According to the 2020 American Community Survey 5-year estimate, there were 620 families residing in the village.

===2010 census===

Biscayne Park Demographics
| 2010 Census | Biscayne Park | Miami-Dade County | Florida |
| Total population | 3,055 | 2,496,435 | 18,801,310 |
| Population, percent change, 2000 to 2010 | –6.5% | +10.8% | +17.6% |
| Population density | 4,843.1/sq mi | 1,315.5/sq mi | 350.6/sq mi |
| White or Caucasian (including White Hispanic) | 72.4% | 73.8% | 75.0% |
| (Non-Hispanic White or Caucasian) | 43.4% | 15.4% | 57.9% |
| Black or African-American | 17.6% | 18.9% | 16.0% |
| Hispanic or Latino (of any race) | 35.2% | 65.0% | 22.5% |
| Asian | 3.3% | 1.5% | 2.4% |
| Native American or Native Alaskan | 0.2% | 0.2% | 0.4% |
| Pacific Islander or Native Hawaiian | 0.1% | 0.0% | 0.1% |
| Two or more races (Multiracial) | 3.6% | 2.4% | 2.5% |
| Some Other Race | 2.8% | 3.2% | 3.6% |

As of the 2010 United States census, there were 3,055 people, 1,166 households, and 755 families residing in the village.

===2000 census===
In 2000, 31.3% had children under the age of 18 living with them, 44.9% were married couples living together, 14.8% had a female householder with no husband present, and 35.2% were non-families. 25.0% of all households were made up of individuals, and 7.2% had someone living alone who was 65 years of age or older. The average household size was 2.55 and the average family size was 3.12. Estimated median household income in 2015: $82,888. Estimated per capita income in 2015: $32,505.
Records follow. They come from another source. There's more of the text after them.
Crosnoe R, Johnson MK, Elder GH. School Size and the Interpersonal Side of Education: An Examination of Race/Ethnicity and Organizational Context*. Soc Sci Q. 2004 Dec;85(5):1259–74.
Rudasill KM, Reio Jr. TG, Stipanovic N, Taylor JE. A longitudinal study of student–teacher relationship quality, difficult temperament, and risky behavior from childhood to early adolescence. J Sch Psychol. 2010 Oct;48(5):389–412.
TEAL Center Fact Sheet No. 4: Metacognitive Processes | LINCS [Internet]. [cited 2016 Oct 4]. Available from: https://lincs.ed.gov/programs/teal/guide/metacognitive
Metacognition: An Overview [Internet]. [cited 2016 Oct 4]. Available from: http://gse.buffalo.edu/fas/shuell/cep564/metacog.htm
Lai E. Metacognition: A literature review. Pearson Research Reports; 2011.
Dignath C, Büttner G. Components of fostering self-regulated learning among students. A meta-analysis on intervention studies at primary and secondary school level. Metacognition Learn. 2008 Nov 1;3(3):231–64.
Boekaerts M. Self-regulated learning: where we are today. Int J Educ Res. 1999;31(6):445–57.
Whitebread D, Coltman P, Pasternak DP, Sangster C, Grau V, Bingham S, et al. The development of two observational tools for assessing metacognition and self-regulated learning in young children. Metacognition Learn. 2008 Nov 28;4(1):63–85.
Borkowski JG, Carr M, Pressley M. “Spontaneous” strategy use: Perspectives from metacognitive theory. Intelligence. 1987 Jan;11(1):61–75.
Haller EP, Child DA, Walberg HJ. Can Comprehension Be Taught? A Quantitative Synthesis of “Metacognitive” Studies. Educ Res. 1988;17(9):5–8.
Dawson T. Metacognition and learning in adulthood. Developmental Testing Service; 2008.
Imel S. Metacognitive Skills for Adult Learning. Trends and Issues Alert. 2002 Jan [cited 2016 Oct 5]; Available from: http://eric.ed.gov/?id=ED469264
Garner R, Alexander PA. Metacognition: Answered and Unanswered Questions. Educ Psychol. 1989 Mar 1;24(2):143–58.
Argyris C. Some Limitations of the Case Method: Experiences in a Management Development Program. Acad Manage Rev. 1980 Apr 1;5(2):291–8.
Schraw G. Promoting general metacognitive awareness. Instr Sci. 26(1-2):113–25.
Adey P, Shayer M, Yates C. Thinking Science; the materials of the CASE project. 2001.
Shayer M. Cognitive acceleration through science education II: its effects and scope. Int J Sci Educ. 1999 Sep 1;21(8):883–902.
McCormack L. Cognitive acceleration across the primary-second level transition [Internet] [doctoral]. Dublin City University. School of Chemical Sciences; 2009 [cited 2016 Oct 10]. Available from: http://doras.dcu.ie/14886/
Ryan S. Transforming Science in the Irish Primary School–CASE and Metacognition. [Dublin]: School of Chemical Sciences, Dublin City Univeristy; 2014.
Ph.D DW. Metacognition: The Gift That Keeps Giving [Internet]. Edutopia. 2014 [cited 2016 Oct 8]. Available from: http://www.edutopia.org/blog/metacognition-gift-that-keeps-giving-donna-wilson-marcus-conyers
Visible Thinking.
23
In 2000, the village population was spread out, with 23.8% under the age of 18, 6.3% from 18 to 24, 34.1% from 25 to 44, 24.6% from 45 to 64, and 11.3% who were 65 years of age or older. The median age was 37 years. For every 100 females, there were 93.5 males. For every 100 women aged 18 and over, there were 89.8 men.
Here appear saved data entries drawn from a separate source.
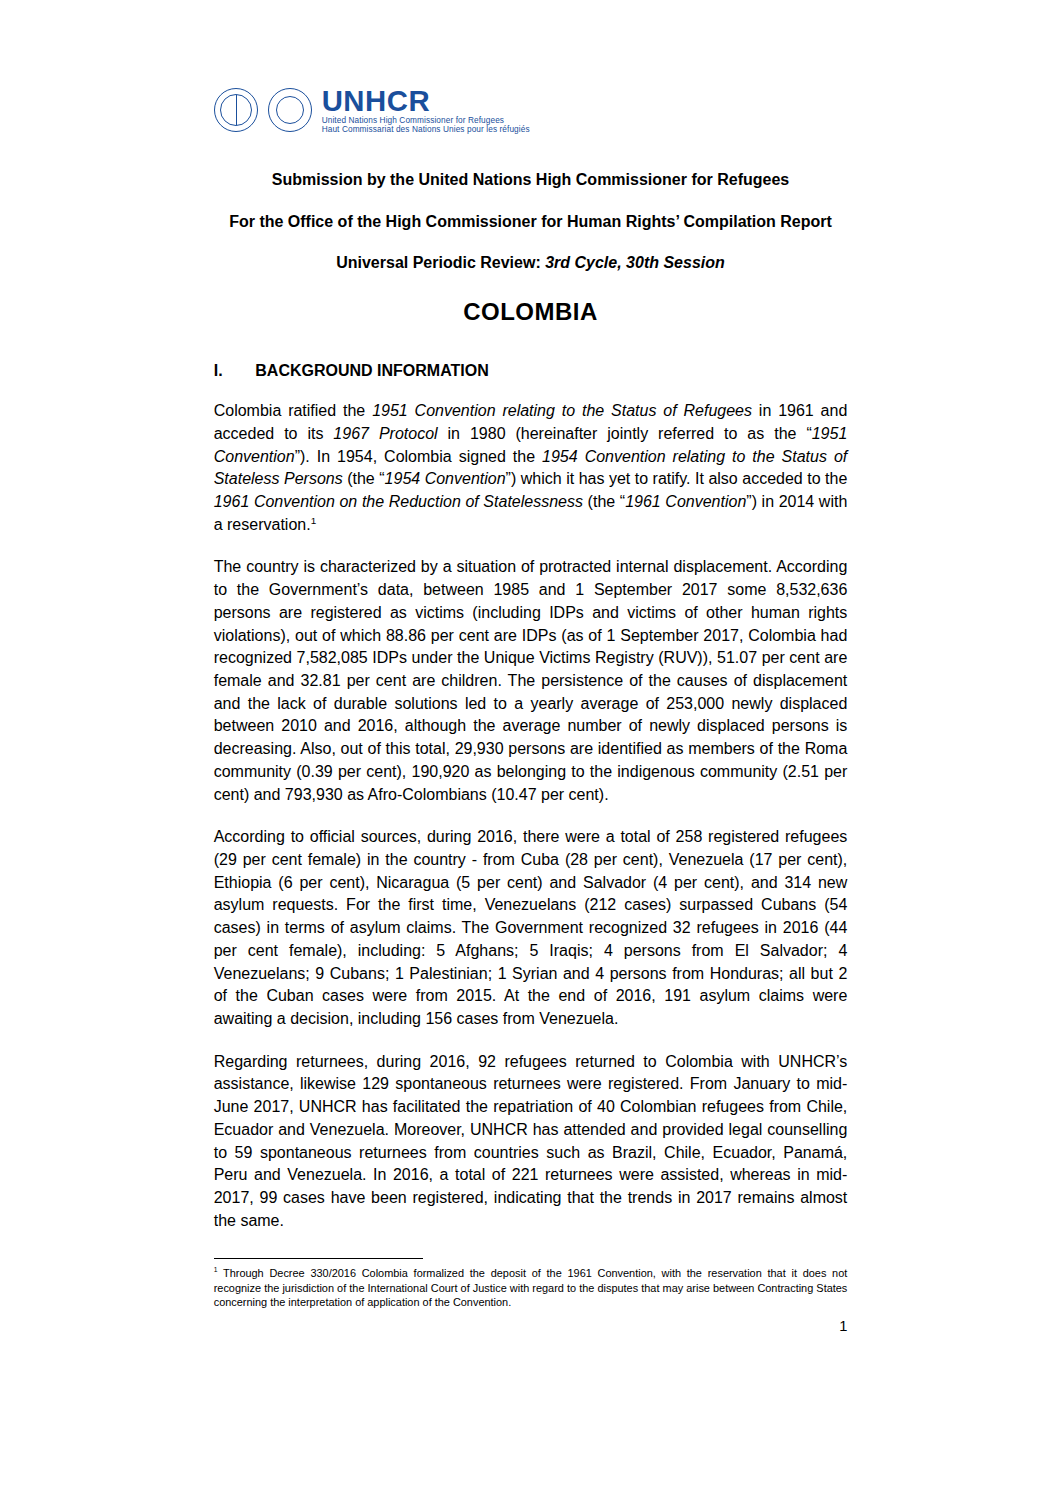UNHCR
United Nations High Commissioner for Refugees
Haut Commissariat des Nations Unies pour les réfugiés
Submission by the United Nations High Commissioner for Refugees
For the Office of the High Commissioner for Human Rights’ Compilation Report
Universal Periodic Review: 3rd Cycle, 30th Session
COLOMBIA
I. BACKGROUND INFORMATION
Colombia ratified the 1951 Convention relating to the Status of Refugees in 1961 and acceded to its 1967 Protocol in 1980 (hereinafter jointly referred to as the “1951 Convention”). In 1954, Colombia signed the 1954 Convention relating to the Status of Stateless Persons (the “1954 Convention”) which it has yet to ratify. It also acceded to the 1961 Convention on the Reduction of Statelessness (the “1961 Convention”) in 2014 with a reservation.1
The country is characterized by a situation of protracted internal displacement. According to the Government’s data, between 1985 and 1 September 2017 some 8,532,636 persons are registered as victims (including IDPs and victims of other human rights violations), out of which 88.86 per cent are IDPs (as of 1 September 2017, Colombia had recognized 7,582,085 IDPs under the Unique Victims Registry (RUV)), 51.07 per cent are female and 32.81 per cent are children. The persistence of the causes of displacement and the lack of durable solutions led to a yearly average of 253,000 newly displaced between 2010 and 2016, although the average number of newly displaced persons is decreasing. Also, out of this total, 29,930 persons are identified as members of the Roma community (0.39 per cent), 190,920 as belonging to the indigenous community (2.51 per cent) and 793,930 as Afro-Colombians (10.47 per cent).
According to official sources, during 2016, there were a total of 258 registered refugees (29 per cent female) in the country - from Cuba (28 per cent), Venezuela (17 per cent), Ethiopia (6 per cent), Nicaragua (5 per cent) and Salvador (4 per cent), and 314 new asylum requests. For the first time, Venezuelans (212 cases) surpassed Cubans (54 cases) in terms of asylum claims. The Government recognized 32 refugees in 2016 (44 per cent female), including: 5 Afghans; 5 Iraqis; 4 persons from El Salvador; 4 Venezuelans; 9 Cubans; 1 Palestinian; 1 Syrian and 4 persons from Honduras; all but 2 of the Cuban cases were from 2015. At the end of 2016, 191 asylum claims were awaiting a decision, including 156 cases from Venezuela.
Regarding returnees, during 2016, 92 refugees returned to Colombia with UNHCR’s assistance, likewise 129 spontaneous returnees were registered. From January to mid-June 2017, UNHCR has facilitated the repatriation of 40 Colombian refugees from Chile, Ecuador and Venezuela. Moreover, UNHCR has attended and provided legal counselling to 59 spontaneous returnees from countries such as Brazil, Chile, Ecuador, Panamá, Peru and Venezuela. In 2016, a total of 221 returnees were assisted, whereas in mid-2017, 99 cases have been registered, indicating that the trends in 2017 remains almost the same.
1 Through Decree 330/2016 Colombia formalized the deposit of the 1961 Convention, with the reservation that it does not recognize the jurisdiction of the International Court of Justice with regard to the disputes that may arise between Contracting States concerning the interpretation of application of the Convention.
1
In 2000, the median income for a household in the village was $48,313, and the median income for a family was $53,409. Men had a median income of $39,964 versus $33,125 for women. The per capita income for the village was $22,923.

In 2000, speakers of English as a first language was at 59.60%, with Spanish at 29.27%, French Creole at 9.40%, and French at 1.74% of the population.

==Government==
The village is governed by a mayor, vice mayor and three commissioners. It also has a village manager.